Iran Nuclear NewsIran rejects U.N. vote on arms, financial sanctions

Iran rejects U.N. vote on arms, financial sanctions


Reuters: Iran rejected a repeated demand by the U.N. Security Council to suspend uranium enrichment work after the 15-nation body imposed arms and financial sanctions on Tehran. By Evelyn Leopold

UNITED NATIONS (Reuters) – Iran rejected a repeated demand by the U.N. Security Council to suspend uranium enrichment work after the 15-nation body imposed arms and financial sanctions on Tehran.

At the same time major powers, who drafted the resolution passed on Saturday, immediately offered new talks and renewed their offer of an economic and technological incentive package.

But the sanctions would stay in place until Iran halts the enrichment of uranium and the reprocessing of spent nuclear fuel, which can be used to make a bomb or to generate electricity.

Iran’s Foreign Minister Manouchehr Mottaki, who holds a news conference on Sunday, told the Security Council after the vote it had been abused and manipulated by some of its members to take “unjustifiable action” against a peaceful nuclear program.

“I can assure you that pressure and intimidation will not change Iranian policy,” he said. “Suspension is neither an option nor a solution.”

“The world must know — and it does — that even the harshest political and economic sanctions or other threats are far too weak to coerce the Iranian nation to retreat from their legal and legitimate demands,” Mottaki said.
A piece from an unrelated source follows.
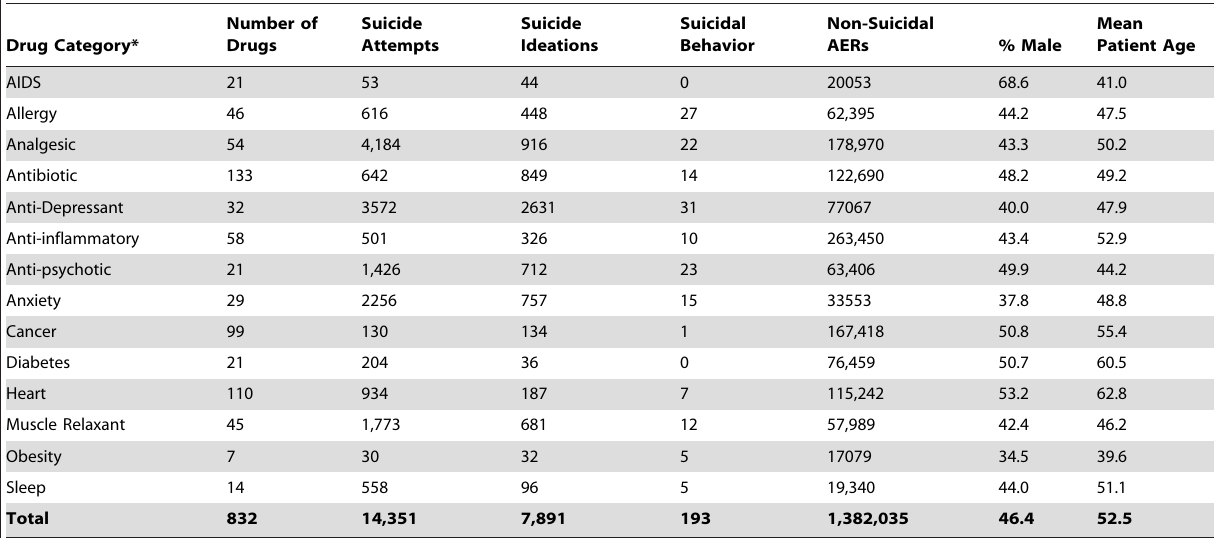
* A drug can belong in more than one category. The ‘‘total’’ line at the bottom is not the sum of the rows above it. doi:10.1371/journal.pone.0007312.t001 PLoS ONE |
The resolution goes beyond the nuclear sphere by banning Iranian exports of conventional arms and freezing financial assets abroad of 28 individuals and entities, including Bank Sepah and the commanders of the Revolutionary Guards. Some of those affected are said to be involved in supporting militant movements abroad.


The new measures are a follow-up to a resolution adopted on December 23 banning trade in sensitive nuclear materials and ballistic missiles, as well as also freezing assets of individuals and institutions associated with atomic programs.
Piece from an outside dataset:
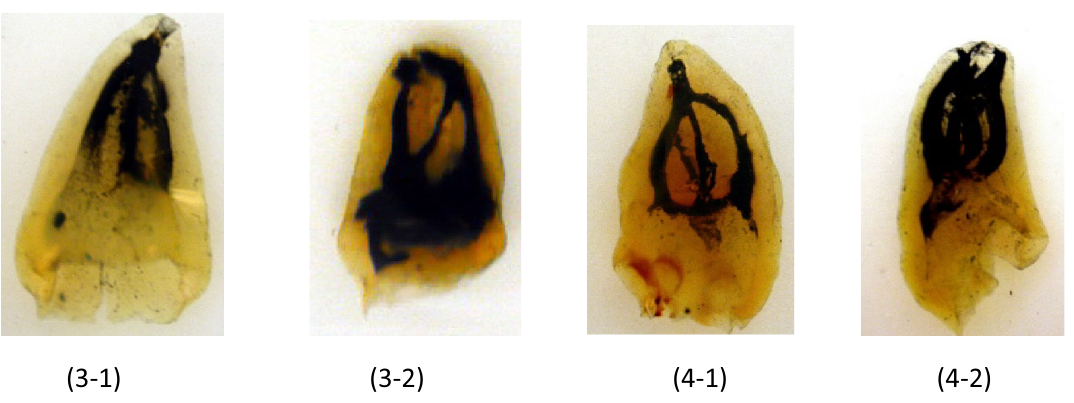
Figure 3. The eight types of Vertucci’s canal configuration in cleared mandibular third molars.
European Union foreign policy chief Javier Solana told reporters at an EU summit in Berlin he would contact Ali Larijani, Iran’s main negotiator on nuclear issues, “to see whether we can find a route to negotiations”.

A spokeswoman for Solana said he would try and reach Larijani by telephone later on Sunday or on Monday.

He would meanwhile discuss with British officials whether to raise the matter of British sailors being held by Iran, she said. Britain sought access on Sunday to the 15 sailors detained on Friday, insisting they had been in Iraqi waters, not Iranian.

The foreign ministers of countries that drafted the sanctions resolution — the United States, Britain, France, Russia, China and Germany — proposed further talks with Iran “to see if a mutually acceptable way can be found to open negotiations,” according to a joint statement read by British Ambassador Emyr Jones Parry.

U.S. representative Alejandro Wolff warned that adoption of Resolution 1747 sent “a clear and unambiguous message to Iran” that the pursuit of a nuclear weapons capability “will only further isolate Iran and make it less, not more, secure,”

Western diplomats believe the new bans, and those imposed in December, are having an impact on curtailing new investments in Iran but leave the country’s oil industry intact.

But Iran’s Mottaki, noting the scope of the sanctions, said, “What can harming hundreds of thousands of depositors in Bank Sepah, with a 80-year history in Iran, mean other than confronting ordinary Iranians?”

UnderSecretary of State Nicholas Burns said in Washington the arms embargo was most significant in that it prohibits a transfer of Iranian weapons to Lebanon’s Hezbollah guerrillas, the Palestinian Hamas movement, Syria or “to any state or terrorist organization”.

Israeli Prime Minister Ehud Olmert welcomed the resolution, saying such measures could ultimately curb Iran’s nuclear ambitions.

Israel, which is believed to have the Middle East’s only atomic arsenal, has hinted it could resort to military strikes if diplomacy fails to rein in its arch-foe’s nuclear program.

The big powers negotiated intensively over the past month, with last-minute talks first with South Africa and then with Indonesia and Qatar, who wanted a reference to a nuclear-free Middle East, which was inserted into the preamble.

Ambassador Nassir Abdolaziz al-Nasser of Qatar, the only Arab country on the council, spoke against the resolution for its potential to destabilize the Middle East.

But he voted in favor, preserving the unanimous vote, after South Africa and Indonesia gave notice they would vote in favor.